TEXT PASSAGE:
----------------------------------------

It is possible to quickly dismiss the existence of a 720-cell as a regular 4-polytope ?
Only with the following structural elements :
720 cell - 120 faces - 120 edges - 720 vertices
Similar to the 24 cell but, with the Icosidodecahedron and Rhombic triacontahedron as 3d "analogues"
The answer not necessarily has to be with purely geometrical methods.
I had this question time ago, but I forgot to ask it.
A regular $4$-polytope must consist of identical cells, each of which is a regular polyhedron, with an equal number of cells (at least three) meeting at each edge. This gives only six possible regular $4$-polytopes, all have been thoroughly investigated, none has $720$ cells.
You appear to be thinking about something less regular, however; neither the icosidodecahedron nor the rhombic triacontrahedron is a regular polyhedron, though they each have many symmetries.
One possibility is as follows. First, note that a bipyramid is formed by a pyramid and its mirror image sharing a base. In a pentagonal bipyramid, each pyramid has a pentagonal base, hence the resulting polyhedron has ten triangular faces and seven vertices.
For each of the $720$ pentagonal faces of a regular $120$-cell $4$-polytope, construct a pentagonal bipyramid crossing the face and using the five vertices of the face as five of the vertices of the bipyramid. Set the proportions of the triangular faces such that the $12$ bipyramids on the faces of a dodecahedral cell meet at a common vertex.
This is an analogy to the construction of a rhombic triacontrahedron by constructing a rhombus across each edge of a dodecahedron, proportioning the shape of the rhombus so that the five rhombi that cross the edges of one face of the dodecahedron all meet at a common vertex.
The result is not a regular polytope, because the pentagonal bipyramid is not a regular polyhedron.
I have been unable to find an accepted name for this polytope, but it has been described by multiple authors as the dual of a rectified $600$-cell $4$-polytope (which is another way of constructing the same figure I described above). It is mentioned on the Wikipedia page "bipyramid".
These numbers are not all achievable, however:
Note that a cell must have at least four faces, but a face is never the face of more than two cells. Hence the number of faces must always be at least twice the number of cells. It is not possible to have a $720$-cell convex $4$-polytope with fewer than $1440$ faces.
If there are $C$ cells and every cell has $N$ faces then there must be $CN/2$ faces.
Similarly, at least four edges must meet at every vertex, but each edge can meet only two vertices, so there must be at least twice as many edges as vertices. A convex $4$-polytope with $720$ vertices must have at least $1440$ edges.
So we can reject the hypothesis of $120$ faces and $120$ edges immediately.
With ten faces per cell, this $720$-cell polytope must have $720\times 10/2 = 3600$ faces. All the edges of the $120$-cell are edges of the $720$-cell, which is $1200$ edges, and in addition there is an edge from the center of every cell of the $120$-cell to each of the $20$ vertices of that cell, which is an additional $120\times20 = 2400$ edges, for a total of $3600$ edges.
The dual of this polytope also has $720$ cells, $3600$ faces, $3600$ edges, and $720$ vertices, but the dual is not the same polytope (unlike the $24$-cell, which is its own dual).

----------------------------------------

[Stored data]
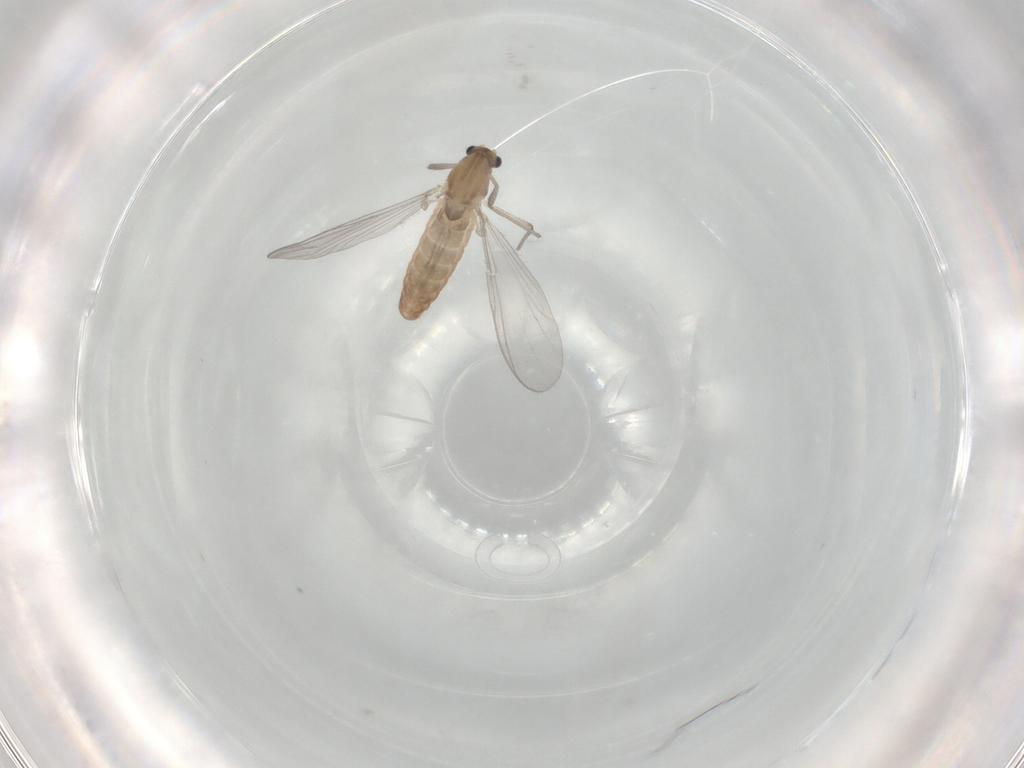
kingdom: Animalia
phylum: Arthropoda
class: Insecta
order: Diptera
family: Chironomidae
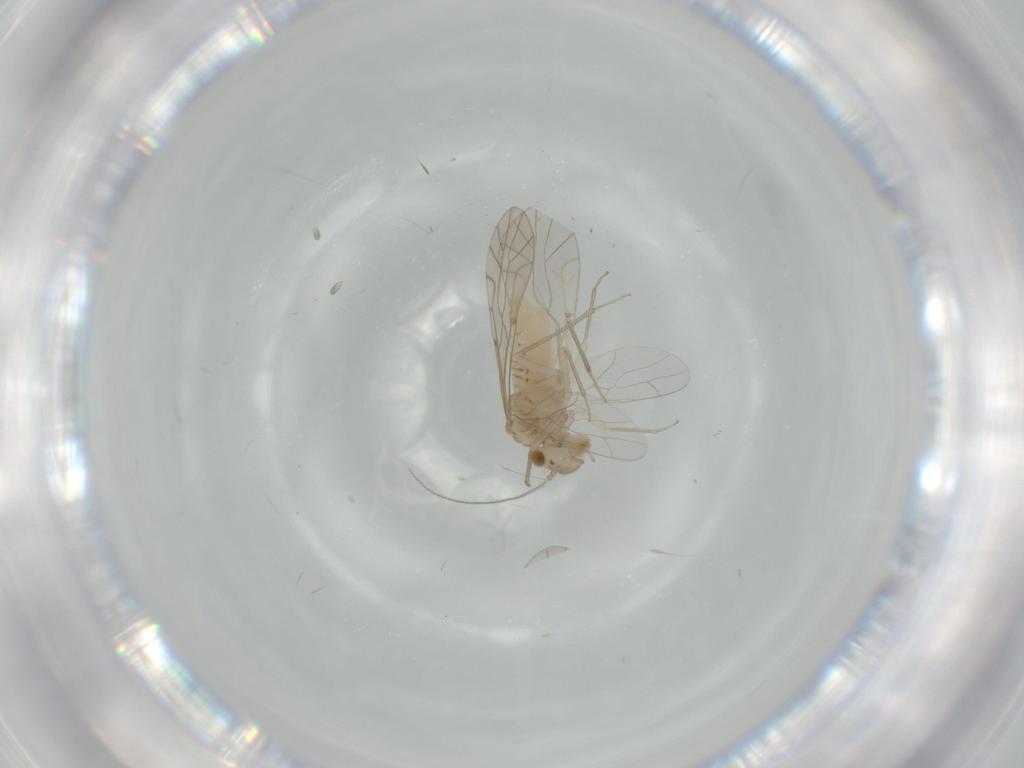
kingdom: Animalia
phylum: Arthropoda
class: Insecta
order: Psocodea
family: Lachesillidae
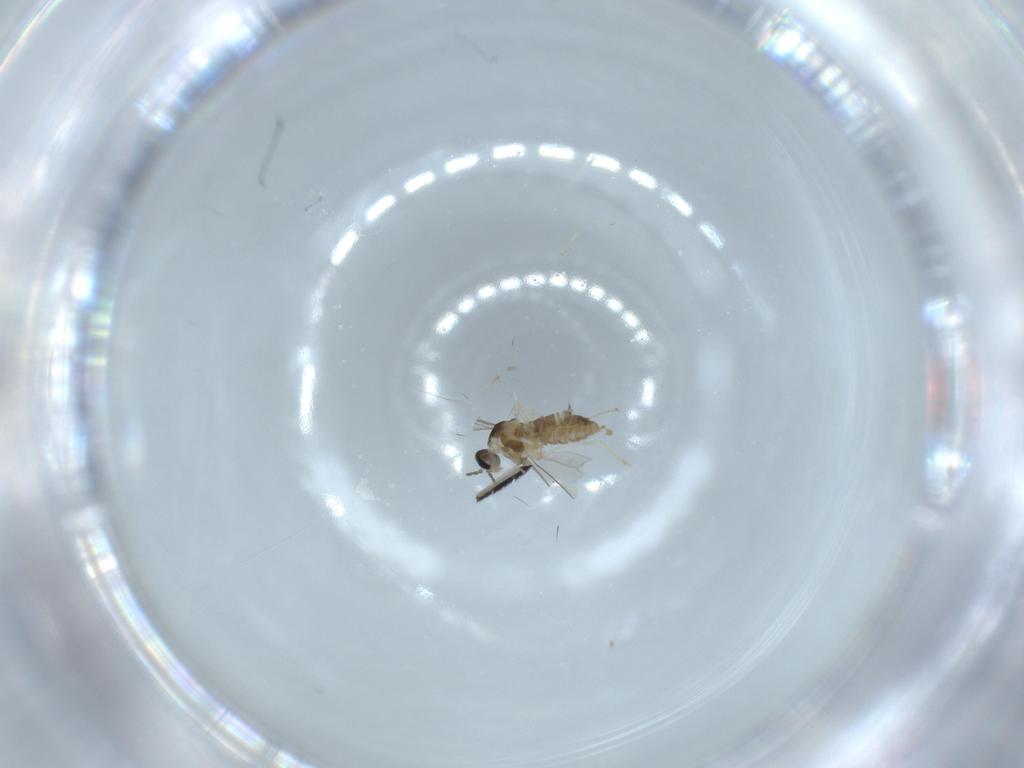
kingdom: Animalia
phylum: Arthropoda
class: Insecta
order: Diptera
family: Cecidomyiidae
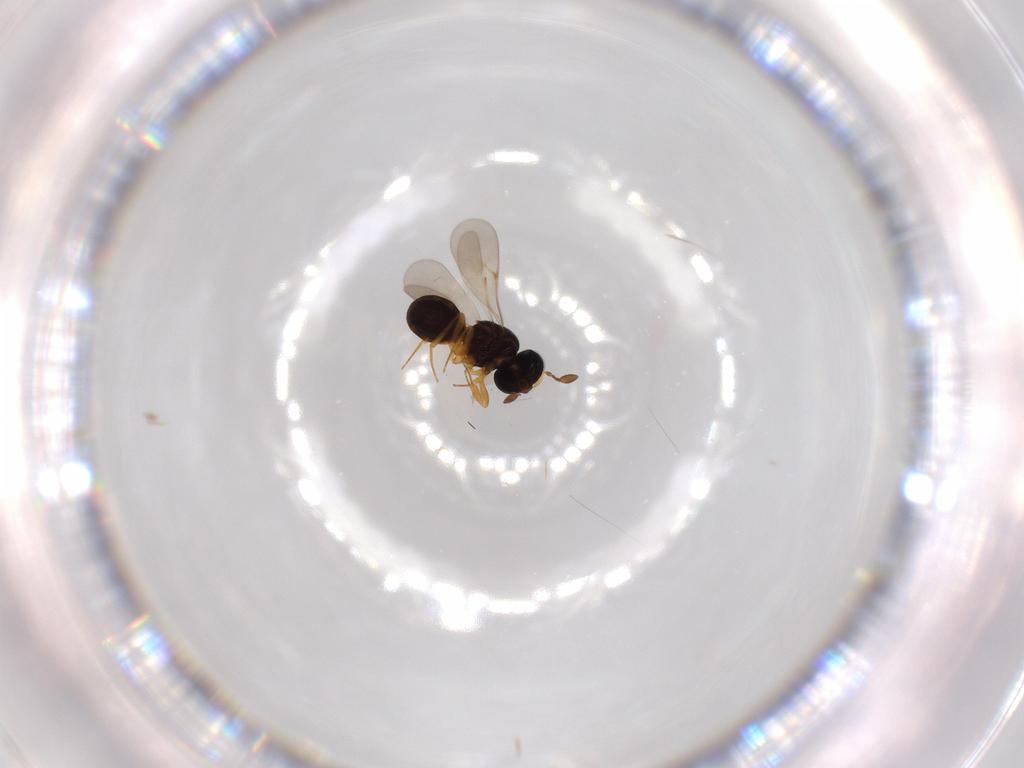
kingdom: Animalia
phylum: Arthropoda
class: Insecta
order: Hymenoptera
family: Scelionidae
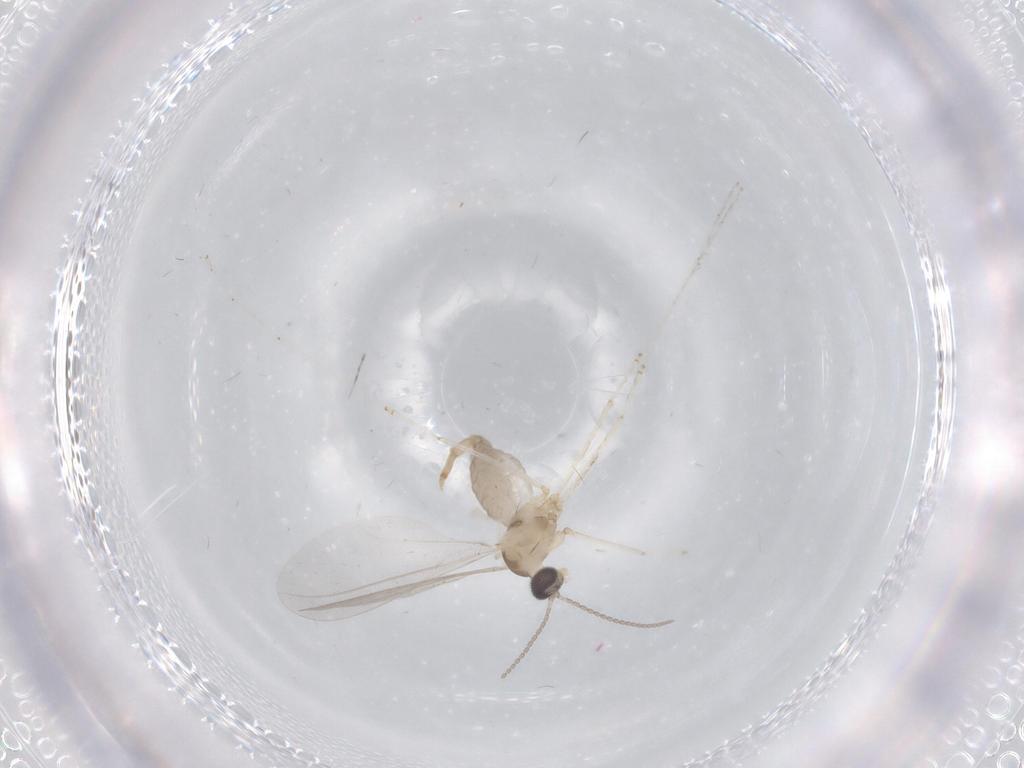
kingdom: Animalia
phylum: Arthropoda
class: Insecta
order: Diptera
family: Cecidomyiidae
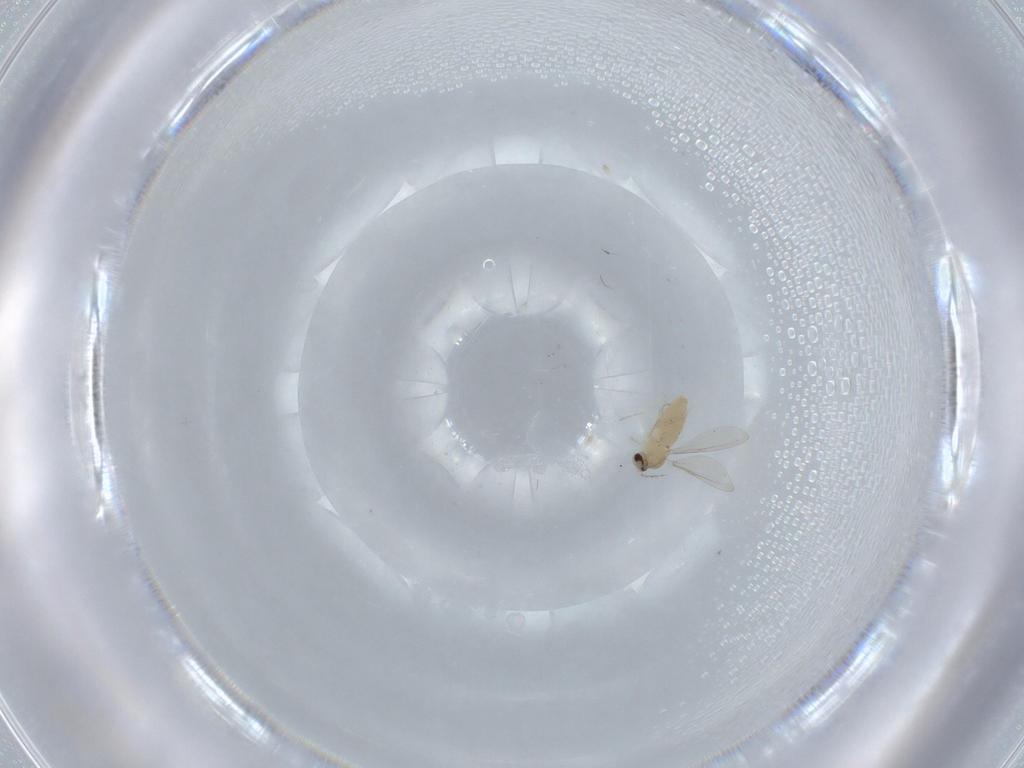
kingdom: Animalia
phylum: Arthropoda
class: Insecta
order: Diptera
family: Cecidomyiidae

----------------------------------------

REQUIRED WORK:
**a.** Reproduce the passage on the 720-cell polytope between "I had this question" and "and seven vertices.", inclusive.
**b.** Answer these questions using the passage on the 720-cell polytope:
(i) How many triangular faces and how many vertices does a pentagonal bipyramid have?
(ii) How many edges does the 120-cell contribute as edges of the 720-cell?
(iii) Which Wikipedia page is said to mention the polytope?
**c.** Translate this sentence from the passage on the 720-cell polytope into French: "The result is not a regular polytope, because the pentagonal bipyramid is not a regular polyhedron."

ANSWERS FOR THIS EXERCISE:
**a.**
I had this question time ago, but I forgot to ask it.
A regular $4$-polytope must consist of identical cells, each of which is a regular polyhedron, with an equal number of cells (at least three) meeting at each edge. This gives only six possible regular $4$-polytopes, all have been thoroughly investigated, none has $720$ cells.
You appear to be thinking about something less regular, however; neither the icosidodecahedron nor the rhombic triacontrahedron is a regular polyhedron, though they each have many symmetries.
One possibility is as follows. First, note that a bipyramid is formed by a pyramid and its mirror image sharing a base. In a pentagonal bipyramid, each pyramid has a pentagonal base, hence the resulting polyhedron has ten triangular faces and seven vertices.

**b.**
(i) Ten triangular faces and seven vertices.
(ii) 1200 edges.
(iii) The page "bipyramid".

**c.** Le résultat n'est pas un polytope régulier, car la bipyramide pentagonale n'est pas un polyèdre régulier.